Kevin Wolf [Wed, 26 Mar 2014 12:06:09 +0000 (13:06 +0100)]
parallels: Sanity check for s->tracks (CVE-2014-0142)
This avoids a possible division by zero.
Convert s->tracks to unsigned as well because it feels better than
surviving just because the results of calculations with s->tracks are
converted to unsigned anyway.
The first test case would cause a huge memory allocation, leading to a
qemu abort; the second one to a too small malloc() for the catalog
(smaller than s->catalog_size), which causes a read-only out-of-bounds
array access and on big endian hosts an endianess conversion for an
undefined memory area.
The sample image used here is not an original Parallels image. It was
created using an hexeditor on the basis of the struct that qemu uses.
Good enough for trying to crash the driver, but not for ensuring
compatibility.
Kevin Wolf [Wed, 26 Mar 2014 12:06:07 +0000 (13:06 +0100)]

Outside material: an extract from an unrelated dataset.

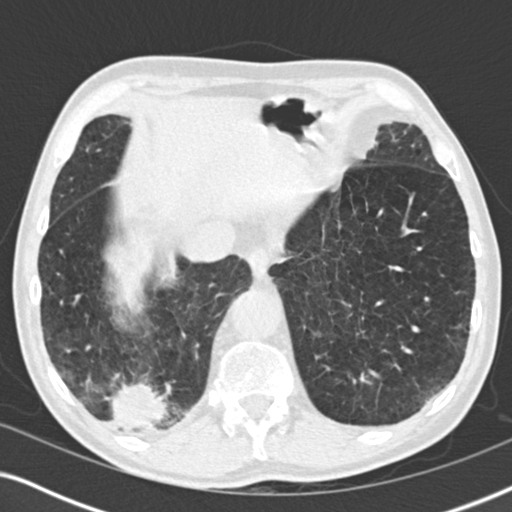
Low-dose screening chest CT, one axial slice; position 53 of 196 along the scan axis; reconstruction kernel B30f; lung window (W 1500 / L -600 HU); 2 mm slice thickness; 512 × 512 image matrix.
Structures marked on this image (manually delineated by an expert):
- lesion 3 (tumor, lower lobe of right lung): bounding box (x1, y1, x2, y2) in pixels: (107, 382, 167, 430)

qcow2: Limit snapshot table size
Even with a limit of 64k snapshots, each snapshot could have a filename
and an ID with up to 64k, which would still lead to pretty large
allocations, which could potentially lead to qemu aborting. Limit the
total size of the snapshot table to an average of 1k per entry when
the limit of 64k snapshots is fully used. This should be plenty for any
reasonable user.
This also fixes potential integer overflows of s->snapshot_size.
Kevin Wolf [Wed, 26 Mar 2014 12:06:05 +0000 (13:06 +0100)]

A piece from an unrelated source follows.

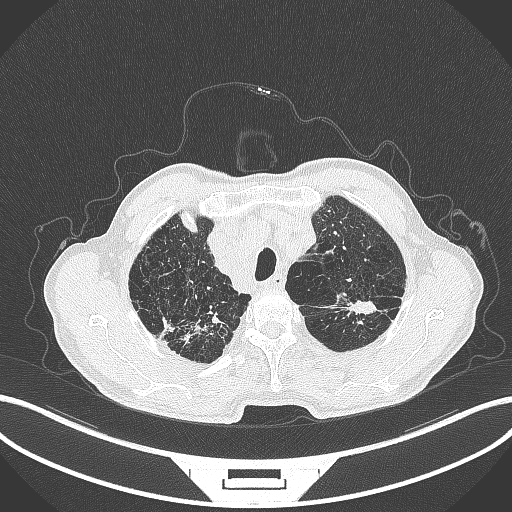
Chest CT, one axial slice; position 378 of 463 along the scan axis; reconstruction kernel B70f; 120 kVp; lung window (W 1500 / L -600 HU); 1 mm slice thickness; 512 × 512 image matrix, field of view 400 × 400 mm. Male patient, age 74 years. Case-level facts recorded for this patient, not image findings: clinical TNM (as recorded): T2a N1 M0.
Outlined on this slice (bounding box drawn by a radiologist):
- lung tumour (recorded histology: adenocarcinoma): bounding box (x1, y1, x2, y2) in pixels: (337, 294, 381, 320)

qcow2: Fix L1 allocation size in qcow2_snapshot_load_tmp() (CVE-2014-0145)
For the L1 table to loaded for an internal snapshot, the code allocated
only enough memory to hold the currently active L1 table. If the
snapshot's L1 table is actually larger than the current one, this leads
to a buffer overflow.
Kevin Wolf [Wed, 26 Mar 2014 12:06:04 +0000 (13:06 +0100)]
qcow2: Fix NULL dereference in qcow2_open() error path (CVE-2014-0146)
The qcow2 code assumes that s->snapshots is non-NULL if s->nb_snapshots
!= 0. By having the initialisation of both fields separated in
qcow2_open(), any error occuring in between would cause the error path
to dereference NULL in qcow2_free_snapshots() if the image had any
snapshots.
Kevin Wolf [Wed, 26 Mar 2014 12:06:03 +0000 (13:06 +0100)]
qcow2: Fix copy_sectors() with VM state
bs->total_sectors is not the highest possible sector number that could
be involved in a copy on write operation: VM state is after the end of
the virtual disk. This resulted in wrong values for the number of
sectors to be copied (n).
The code that checks for the end of the image isn't required any more
because the code hasn't been calling the block layer's bdrv_read() for a
long time; instead, it directly calls qcow2_readv(), which doesn't error
out on VM state sector numbers.
Kevin Wolf [Wed, 26 Mar 2014 12:06:02 +0000 (13:06 +0100)]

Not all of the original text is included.